Selain itu, Kerangka Kerja ini juga harus memberikan insentif yang memadai untuk memastikan bahwa para kreditur swasta juga turut berpartisipasi dan ikut menanggung sebagian beban secara adil. Jika hasil analisis keberlanjutan pembayaran utang menunjukkan bahwa utang negara tersebut mengkhawatirkan, maka IMF harus mensyaratkan proses restrukturisasi yang melibatkan kreditur swasta dalam pelaksanaan program-programnya.

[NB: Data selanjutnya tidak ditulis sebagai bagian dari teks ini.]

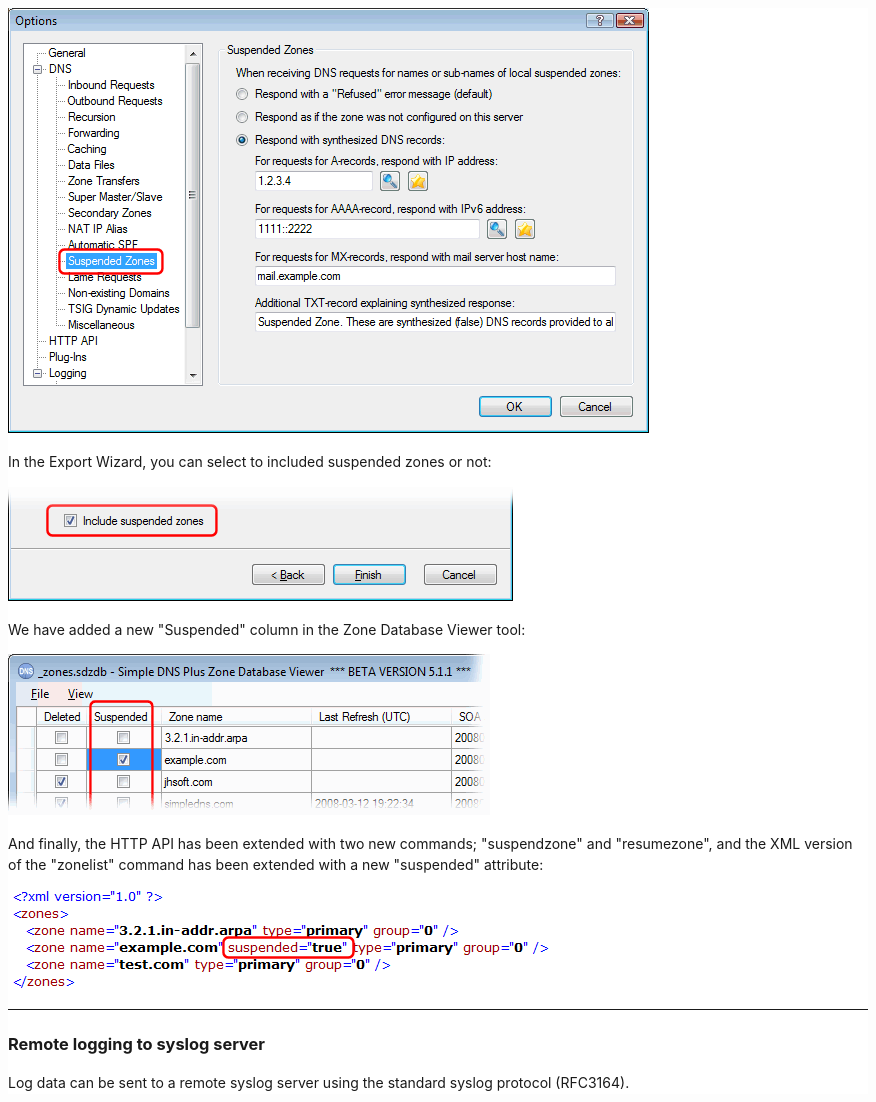 <p>
<img src="img/103/4.png" width="641" height="425" />
</p>
<p>In the Export Wizard, you can select to included suspended zones or not:</p>
<p>
<img src="img/103/5.png" width="505" height="114" />
</p>
<p>We have added a new "Suspended" column in the Zone Database Viewer tool:</p>
<p>
<img src="img/103/6.png" width="482" height="161" />
</p>
<p>And finally, the HTTP API has been extended with two new commands; "suspendzone" and "resumezone", and the XML version of the "zonelist" command has been extended with a new "suspended" attribute:</p>
<p>
<img src="img/103/7.png" width="543" height="101" />
</p>
<hr class="JHHR" />
<h3 id="syslog">Remote logging to syslog server</h3>
<p>Log data can be sent to a remote syslog server using the standard syslog protocol (RFC3164).<br />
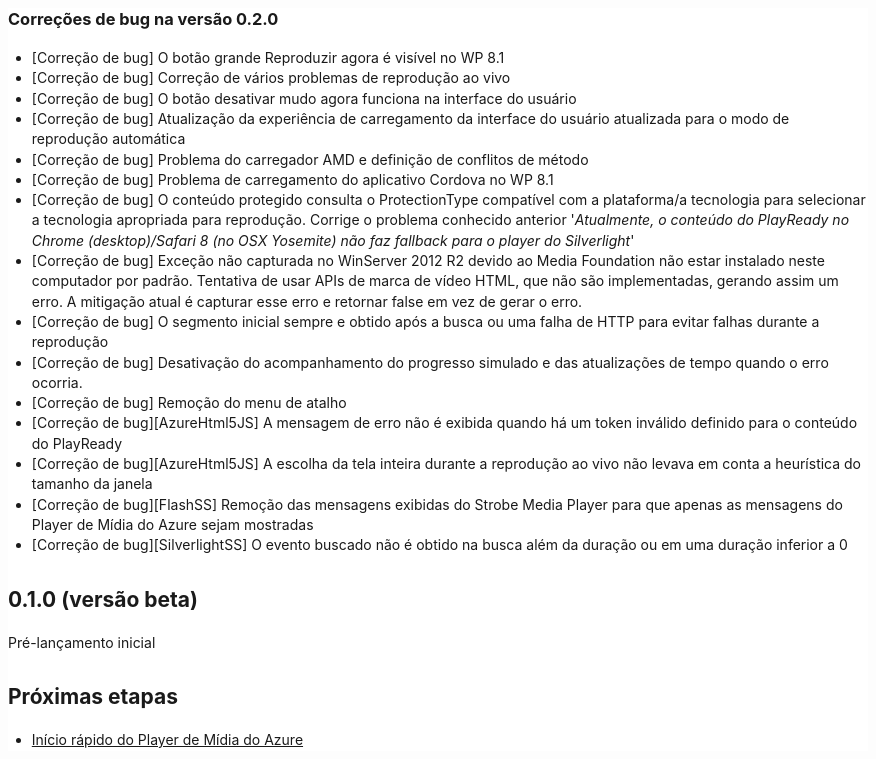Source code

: ### <a name="bug-fixes-020"></a>Correções de bug na versão 0.2.0 ###

- [Correção de bug] O botão grande Reproduzir agora é visível no WP 8.1
- [Correção de bug] Correção de vários problemas de reprodução ao vivo
- [Correção de bug] O botão desativar mudo agora funciona na interface do usuário
- [Correção de bug] Atualização da experiência de carregamento da interface do usuário atualizada para o modo de reprodução automática
- [Correção de bug] Problema do carregador AMD e definição de conflitos de método
- [Correção de bug] Problema de carregamento do aplicativo Cordova no WP 8.1
- [Correção de bug] O conteúdo protegido consulta o ProtectionType compatível com a plataforma/a tecnologia para selecionar a tecnologia apropriada para reprodução.  Corrige o problema conhecido anterior '_Atualmente, o conteúdo do PlayReady no Chrome (desktop)/Safari 8 (no OSX Yosemite) não faz fallback para o player do Silverlight_'
- [Correção de bug] Exceção não capturada no WinServer 2012 R2 devido ao Media Foundation não estar instalado neste computador por padrão.  Tentativa de usar APIs de marca de vídeo HTML, que não são implementadas, gerando assim um erro. A mitigação atual é capturar esse erro e retornar false em vez de gerar o erro.
- [Correção de bug] O segmento inicial sempre e obtido após a busca ou uma falha de HTTP para evitar falhas durante a reprodução
- [Correção de bug] Desativação do acompanhamento do progresso simulado e das atualizações de tempo quando o erro ocorria.
- [Correção de bug] Remoção do menu de atalho
- [Correção de bug][AzureHtml5JS] A mensagem de erro não é exibida quando há um token inválido definido para o conteúdo do PlayReady
- [Correção de bug][AzureHtml5JS] A escolha da tela inteira durante a reprodução ao vivo não levava em conta a heurística do tamanho da janela
- [Correção de bug][FlashSS] Remoção das mensagens exibidas do Strobe Media Player para que apenas as mensagens do Player de Mídia do Azure sejam mostradas
- [Correção de bug][SilverlightSS] O evento buscado não é obtido na busca além da duração ou em uma duração inferior a 0

## <a name="010-beta-release"></a>0.1.0 (versão beta) ##

Pré-lançamento inicial

## <a name="next-steps"></a>Próximas etapas ##

- [Início rápido do Player de Mídia do Azure](azure-media-player-quickstart.md)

Dalam hal ini, penguatan kredit gaya-Brady atas obligasi-obligasi baru yang akan ditukar (swap) dengan utang lama akan memfasilitasi negosiasi restrukturisasi. Untuk itu, kami mengusulkan Fasilitas Penjaminan Pemulihan Ramah Lingkungan dan Inklusif yang dikelola oleh suatu bank pembangunan multilateral. Jika pembayaran kewajiban atas obligasi baru mengalami penunggakan, jaminan akan dicairkan untuk kreditur swasta, dan pembayaran yang tertunggak tersebut harus dibayar oleh negara tersebut kepada lembaga pengelola fasilitas penjamin tersebut.

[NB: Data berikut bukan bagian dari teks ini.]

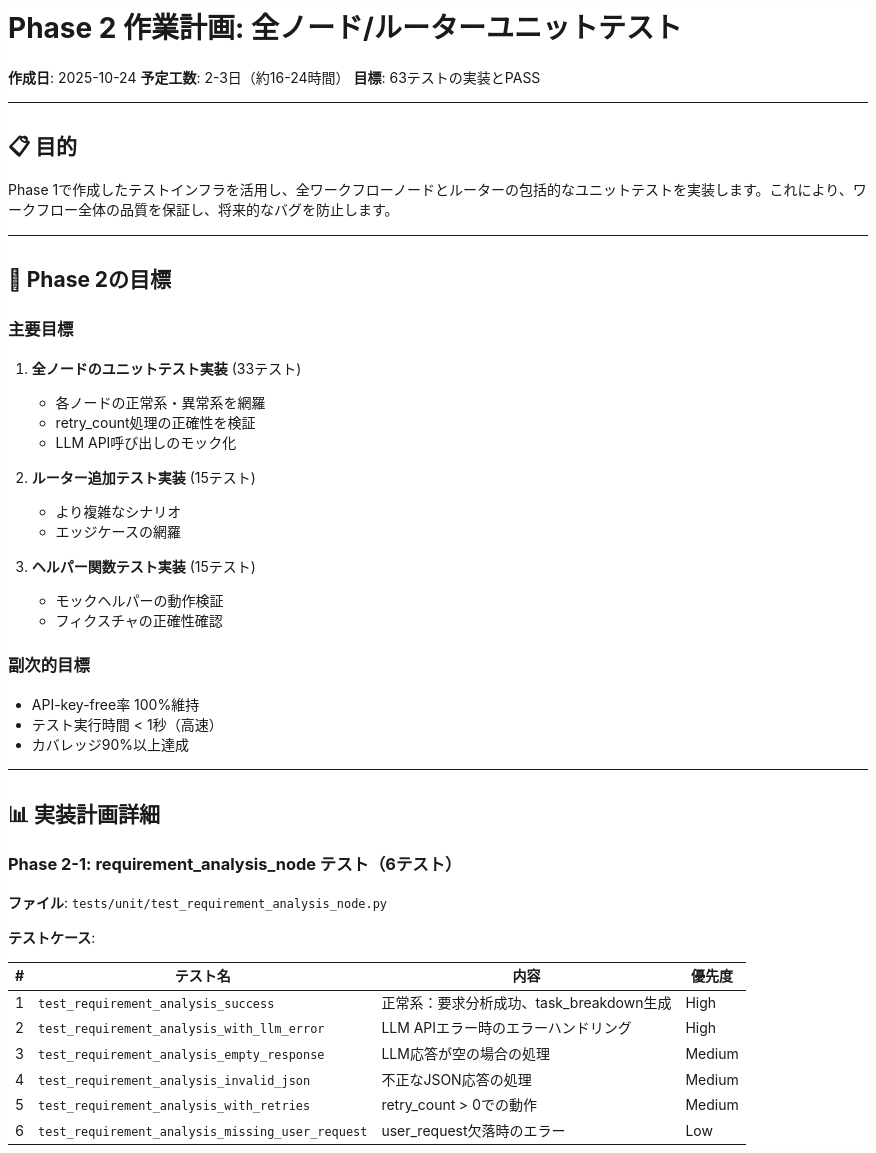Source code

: # Phase 2 作業計画: 全ノード/ルーターユニットテスト

**作成日**: 2025-10-24
**予定工数**: 2-3日（約16-24時間）
**目標**: 63テストの実装とPASS

---

## 📋 目的

Phase 1で作成したテストインフラを活用し、全ワークフローノードとルーターの包括的なユニットテストを実装します。これにより、ワークフロー全体の品質を保証し、将来的なバグを防止します。

---

## 🎯 Phase 2の目標

### 主要目標

1. **全ノードのユニットテスト実装** (33テスト)
   - 各ノードの正常系・異常系を網羅
   - retry_count処理の正確性を検証
   - LLM API呼び出しのモック化

2. **ルーター追加テスト実装** (15テスト)
   - より複雑なシナリオ
   - エッジケースの網羅

3. **ヘルパー関数テスト実装** (15テスト)
   - モックヘルパーの動作検証
   - フィクスチャの正確性確認

### 副次的目標

- API-key-free率 100%維持
- テスト実行時間 < 1秒（高速）
- カバレッジ90%以上達成

---

## 📊 実装計画詳細

### Phase 2-1: requirement_analysis_node テスト（6テスト）

**ファイル**: `tests/unit/test_requirement_analysis_node.py`

**テストケース**:

| # | テスト名 | 内容 | 優先度 |
|---|---------|------|--------|
| 1 | `test_requirement_analysis_success` | 正常系：要求分析成功、task_breakdown生成 | High |
| 2 | `test_requirement_analysis_with_llm_error` | LLM APIエラー時のエラーハンドリング | High |
| 3 | `test_requirement_analysis_empty_response` | LLM応答が空の場合の処理 | Medium |
| 4 | `test_requirement_analysis_invalid_json` | 不正なJSON応答の処理 | Medium |
| 5 | `test_requirement_analysis_with_retries` | retry_count > 0での動作 | Medium |
| 6 | `test_requirement_analysis_missing_user_request` | user_request欠落時のエラー | Low |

Penundaan terhadap restrukturisasi utang yang tak terelakkan ini akan mengakibatkan negara-negara tersebut mengalami kelebihan utang dan warga negaranya akan semakin mengalami kesulitan. Negara-negara tersebut tidak akan bisa menjaga warganya selama krisis kesehatan dan sosial ini, dan negara-negara tersebut tidak akan mampu membuat perekonomiannya menjadi tahan iklim. Masih ada waktu bagi G20 untuk memberikan kesempatan kepada semua negara untuk berpacu menuju pemulihan yang ramah lingkungan, inklusif dan berketahanan.